**Trecho selecionado:**

A Polícia Federal deflagrou na manhã desta quinta-feira (30), a operação Miguelito visando desarticular organizações criminosas voltadas para explosões de agências bancárias.

Cerca de 100 Policiais Federais cumprem 35 mandados judiciais, sendo 10 mandados de prisão preventiva, 5 mandados de prisão temporária, 2 mandados de condução coercitiva e 18 mandados de busca e apreensão, nas cidades de Londrina, Cambé, Arapongas e Curitiba no estado do Paraná, Sandovalina e Euclides da Cunha Paulista em São Paulo e Nova Andradina no Mato Grosso do Sul.

Investigações nos últimos 18 meses detectaram pelo menos dois grupos responsáveis por ataques a instituições financeiras nas cidades de Marialva, Mandaguaçu, Terra Rica (duas vezes), Porecatu, Itambé e Barbosa Ferraz, no Paraná e Iepê, Pedrinhas Paulista e Cruzália no estado de São Paulo, num total de 20 agências bancárias atingidas nos dois Estados.

Nas ações criminosas os grupos utilizavam armas de grosso calibre – em sua maioria fuzis – com táticas de realização de diversos disparos durante os delitos, espalhando clima de terror na população de pequenas cidades.



Visando impedir a ação policial local realizavam disparos em direção ao destacamento policial para intimidar qualquer tipo de repressão. Em alguns dos roubos houve a utilização de reféns como escudos humanos durante os confrontos ou durante as fugas.

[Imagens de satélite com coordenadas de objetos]

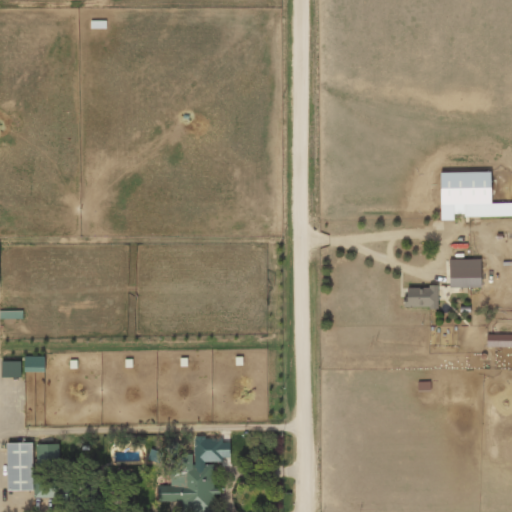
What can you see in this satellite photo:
building: (469, 196)
road: (300, 256)
building: (464, 274)
building: (422, 297)
building: (34, 364)
building: (11, 369)
building: (20, 467)
building: (196, 476)
building: (78, 500)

**Lista de tarefas:**
A - Segundo o trecho selecionado, quantos mandados judiciais os policiais federais cumprem na operação?
B - Transcreva do trecho selecionado a parte que começa nas palavras "A Polícia Federal" e pare depois de "nos dois Estados.".

**Respostas das tarefas:**
A - 35 mandados judiciais.

B -
A Polícia Federal deflagrou na manhã desta quinta-feira (30), a operação Miguelito visando desarticular organizações criminosas voltadas para explosões de agências bancárias.

Cerca de 100 Policiais Federais cumprem 35 mandados judiciais, sendo 10 mandados de prisão preventiva, 5 mandados de prisão temporária, 2 mandados de condução coercitiva e 18 mandados de busca e apreensão, nas cidades de Londrina, Cambé, Arapongas e Curitiba no estado do Paraná, Sandovalina e Euclides da Cunha Paulista em São Paulo e Nova Andradina no Mato Grosso do Sul.

Investigações nos últimos 18 meses detectaram pelo menos dois grupos responsáveis por ataques a instituições financeiras nas cidades de Marialva, Mandaguaçu, Terra Rica (duas vezes), Porecatu, Itambé e Barbosa Ferraz, no Paraná e Iepê, Pedrinhas Paulista e Cruzália no estado de São Paulo, num total de 20 agências bancárias atingidas nos dois Estados.